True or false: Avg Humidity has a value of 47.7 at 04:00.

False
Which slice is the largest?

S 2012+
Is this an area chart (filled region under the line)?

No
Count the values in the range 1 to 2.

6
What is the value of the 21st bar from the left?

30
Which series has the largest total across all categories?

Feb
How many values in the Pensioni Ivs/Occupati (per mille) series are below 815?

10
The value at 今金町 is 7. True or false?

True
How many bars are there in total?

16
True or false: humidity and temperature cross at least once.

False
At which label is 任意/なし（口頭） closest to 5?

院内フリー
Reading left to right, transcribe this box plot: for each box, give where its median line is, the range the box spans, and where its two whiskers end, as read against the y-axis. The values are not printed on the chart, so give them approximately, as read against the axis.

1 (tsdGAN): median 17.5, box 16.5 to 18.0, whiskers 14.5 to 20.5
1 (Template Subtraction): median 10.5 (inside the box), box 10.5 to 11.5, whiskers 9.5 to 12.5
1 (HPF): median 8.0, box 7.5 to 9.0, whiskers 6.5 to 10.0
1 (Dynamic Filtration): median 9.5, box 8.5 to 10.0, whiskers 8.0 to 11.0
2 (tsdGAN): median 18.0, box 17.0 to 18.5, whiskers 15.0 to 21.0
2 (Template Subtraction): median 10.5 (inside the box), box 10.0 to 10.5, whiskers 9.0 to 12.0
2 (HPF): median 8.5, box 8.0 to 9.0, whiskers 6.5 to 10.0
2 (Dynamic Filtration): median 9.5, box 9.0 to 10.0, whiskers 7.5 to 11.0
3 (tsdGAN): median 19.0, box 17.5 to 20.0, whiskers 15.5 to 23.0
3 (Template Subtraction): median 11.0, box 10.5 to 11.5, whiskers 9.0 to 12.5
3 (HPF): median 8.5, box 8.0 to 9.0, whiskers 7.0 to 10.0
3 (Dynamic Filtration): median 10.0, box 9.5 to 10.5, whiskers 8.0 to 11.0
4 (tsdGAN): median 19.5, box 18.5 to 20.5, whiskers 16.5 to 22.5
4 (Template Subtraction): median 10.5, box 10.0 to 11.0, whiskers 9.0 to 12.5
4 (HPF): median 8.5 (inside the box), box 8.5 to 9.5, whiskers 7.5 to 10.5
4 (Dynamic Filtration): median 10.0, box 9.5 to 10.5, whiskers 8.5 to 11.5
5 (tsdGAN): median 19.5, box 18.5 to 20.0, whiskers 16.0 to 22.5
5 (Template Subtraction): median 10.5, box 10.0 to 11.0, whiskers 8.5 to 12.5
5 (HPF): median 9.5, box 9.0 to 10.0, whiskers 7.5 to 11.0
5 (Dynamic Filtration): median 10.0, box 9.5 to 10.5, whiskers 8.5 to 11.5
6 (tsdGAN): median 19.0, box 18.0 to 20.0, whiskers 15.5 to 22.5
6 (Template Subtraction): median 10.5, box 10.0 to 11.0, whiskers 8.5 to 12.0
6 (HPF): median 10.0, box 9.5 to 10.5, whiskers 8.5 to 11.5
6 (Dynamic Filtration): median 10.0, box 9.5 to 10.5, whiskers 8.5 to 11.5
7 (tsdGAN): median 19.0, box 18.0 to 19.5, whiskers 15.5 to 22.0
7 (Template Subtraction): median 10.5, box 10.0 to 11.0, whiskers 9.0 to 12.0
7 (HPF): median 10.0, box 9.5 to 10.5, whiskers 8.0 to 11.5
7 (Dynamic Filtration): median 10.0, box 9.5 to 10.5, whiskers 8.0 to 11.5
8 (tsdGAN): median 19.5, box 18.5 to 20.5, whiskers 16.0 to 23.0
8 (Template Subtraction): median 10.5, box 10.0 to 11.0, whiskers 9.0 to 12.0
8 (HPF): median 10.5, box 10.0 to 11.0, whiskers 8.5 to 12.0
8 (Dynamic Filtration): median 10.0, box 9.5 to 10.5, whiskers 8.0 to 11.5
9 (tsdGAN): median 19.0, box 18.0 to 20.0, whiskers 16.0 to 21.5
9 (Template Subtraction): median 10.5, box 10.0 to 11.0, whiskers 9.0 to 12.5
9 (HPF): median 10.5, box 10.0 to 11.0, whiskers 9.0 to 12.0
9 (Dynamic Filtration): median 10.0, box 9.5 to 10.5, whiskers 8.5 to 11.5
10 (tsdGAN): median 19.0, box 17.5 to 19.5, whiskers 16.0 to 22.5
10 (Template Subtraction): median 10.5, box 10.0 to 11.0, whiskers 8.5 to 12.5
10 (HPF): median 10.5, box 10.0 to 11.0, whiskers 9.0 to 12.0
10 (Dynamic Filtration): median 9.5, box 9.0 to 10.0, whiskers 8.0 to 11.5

-=-=-=-=-

--- Requirement ---
Convert every line of the rows above into a two-column Markdown table headed No. and Line, omitting blank lines. Number the entries consecutively from 1.

--- Problem solution ---
| No. | Line |
|---|---|
| 1 | True or false: Avg Humidity has a value of 47.7 at 04:00. |
| 2 | False |
| 3 | Which slice is the largest? |
| 4 | S 2012+ |
| 5 | Is this an area chart (filled region under the line)? |
| 6 | No |
| 7 | Count the values in the range 1 to 2. |
| 8 | 6 |
| 9 | What is the value of the 21st bar from the left? |
| 10 | 30 |
| 11 | Which series has the largest total across all categories? |
| 12 | Feb |
| 13 | How many values in the Pensioni Ivs/Occupati (per mille) series are below 815? |
| 14 | 10 |
| 15 | The value at 今金町 is 7. True or false? |
| 16 | True |
| 17 | How many bars are there in total? |
| 18 | 16 |
| 19 | True or false: humidity and temperature cross at least once. |
| 20 | False |
| 21 | At which label is 任意/なし（口頭） closest to 5? |
| 22 | 院内フリー |
| 23 | Reading left to right, transcribe this box plot: for each box, give where its median line is, the range the box spans, and where its two whiskers end, as read against the y-axis. The values are not printed on the chart, so give them approximately, as read against the axis. |
| 24 | 1 (tsdGAN): median 17.5, box 16.5 to 18.0, whiskers 14.5 to 20.5 |
| 25 | 1 (Template Subtraction): median 10.5 (inside the box), box 10.5 to 11.5, whiskers 9.5 to 12.5 |
| 26 | 1 (HPF): median 8.0, box 7.5 to 9.0, whiskers 6.5 to 10.0 |
| 27 | 1 (Dynamic Filtration): median 9.5, box 8.5 to 10.0, whiskers 8.0 to 11.0 |
| 28 | 2 (tsdGAN): median 18.0, box 17.0 to 18.5, whiskers 15.0 to 21.0 |
| 29 | 2 (Template Subtraction): median 10.5 (inside the box), box 10.0 to 10.5, whiskers 9.0 to 12.0 |
| 30 | 2 (HPF): median 8.5, box 8.0 to 9.0, whiskers 6.5 to 10.0 |
| 31 | 2 (Dynamic Filtration): median 9.5, box 9.0 to 10.0, whiskers 7.5 to 11.0 |
| 32 | 3 (tsdGAN): median 19.0, box 17.5 to 20.0, whiskers 15.5 to 23.0 |
| 33 | 3 (Template Subtraction): median 11.0, box 10.5 to 11.5, whiskers 9.0 to 12.5 |
| 34 | 3 (HPF): median 8.5, box 8.0 to 9.0, whiskers 7.0 to 10.0 |
| 35 | 3 (Dynamic Filtration): median 10.0, box 9.5 to 10.5, whiskers 8.0 to 11.0 |
| 36 | 4 (tsdGAN): median 19.5, box 18.5 to 20.5, whiskers 16.5 to 22.5 |
| 37 | 4 (Template Subtraction): median 10.5, box 10.0 to 11.0, whiskers 9.0 to 12.5 |
| 38 | 4 (HPF): median 8.5 (inside the box), box 8.5 to 9.5, whiskers 7.5 to 10.5 |
| 39 | 4 (Dynamic Filtration): median 10.0, box 9.5 to 10.5, whiskers 8.5 to 11.5 |
| 40 | 5 (tsdGAN): median 19.5, box 18.5 to 20.0, whiskers 16.0 to 22.5 |
| 41 | 5 (Template Subtraction): median 10.5, box 10.0 to 11.0, whiskers 8.5 to 12.5 |
| 42 | 5 (HPF): median 9.5, box 9.0 to 10.0, whiskers 7.5 to 11.0 |
| 43 | 5 (Dynamic Filtration): median 10.0, box 9.5 to 10.5, whiskers 8.5 to 11.5 |
| 44 | 6 (tsdGAN): median 19.0, box 18.0 to 20.0, whiskers 15.5 to 22.5 |
| 45 | 6 (Template Subtraction): median 10.5, box 10.0 to 11.0, whiskers 8.5 to 12.0 |
| 46 | 6 (HPF): median 10.0, box 9.5 to 10.5, whiskers 8.5 to 11.5 |
| 47 | 6 (Dynamic Filtration): median 10.0, box 9.5 to 10.5, whiskers 8.5 to 11.5 |
| 48 | 7 (tsdGAN): median 19.0, box 18.0 to 19.5, whiskers 15.5 to 22.0 |
| 49 | 7 (Template Subtraction): median 10.5, box 10.0 to 11.0, whiskers 9.0 to 12.0 |
| 50 | 7 (HPF): median 10.0, box 9.5 to 10.5, whiskers 8.0 to 11.5 |
| 51 | 7 (Dynamic Filtration): median 10.0, box 9.5 to 10.5, whiskers 8.0 to 11.5 |
| 52 | 8 (tsdGAN): median 19.5, box 18.5 to 20.5, whiskers 16.0 to 23.0 |
| 53 | 8 (Template Subtraction): median 10.5, box 10.0 to 11.0, whiskers 9.0 to 12.0 |
| 54 | 8 (HPF): median 10.5, box 10.0 to 11.0, whiskers 8.5 to 12.0 |
| 55 | 8 (Dynamic Filtration): median 10.0, box 9.5 to 10.5, whiskers 8.0 to 11.5 |
| 56 | 9 (tsdGAN): median 19.0, box 18.0 to 20.0, whiskers 16.0 to 21.5 |
| 57 | 9 (Template Subtraction): median 10.5, box 10.0 to 11.0, whiskers 9.0 to 12.5 |
| 58 | 9 (HPF): median 10.5, box 10.0 to 11.0, whiskers 9.0 to 12.0 |
| 59 | 9 (Dynamic Filtration): median 10.0, box 9.5 to 10.5, whiskers 8.5 to 11.5 |
| 60 | 10 (tsdGAN): median 19.0, box 17.5 to 19.5, whiskers 16.0 to 22.5 |
| 61 | 10 (Template Subtraction): median 10.5, box 10.0 to 11.0, whiskers 8.5 to 12.5 |
| 62 | 10 (HPF): median 10.5, box 10.0 to 11.0, whiskers 9.0 to 12.0 |
| 63 | 10 (Dynamic Filtration): median 9.5, box 9.0 to 10.0, whiskers 8.0 to 11.5 |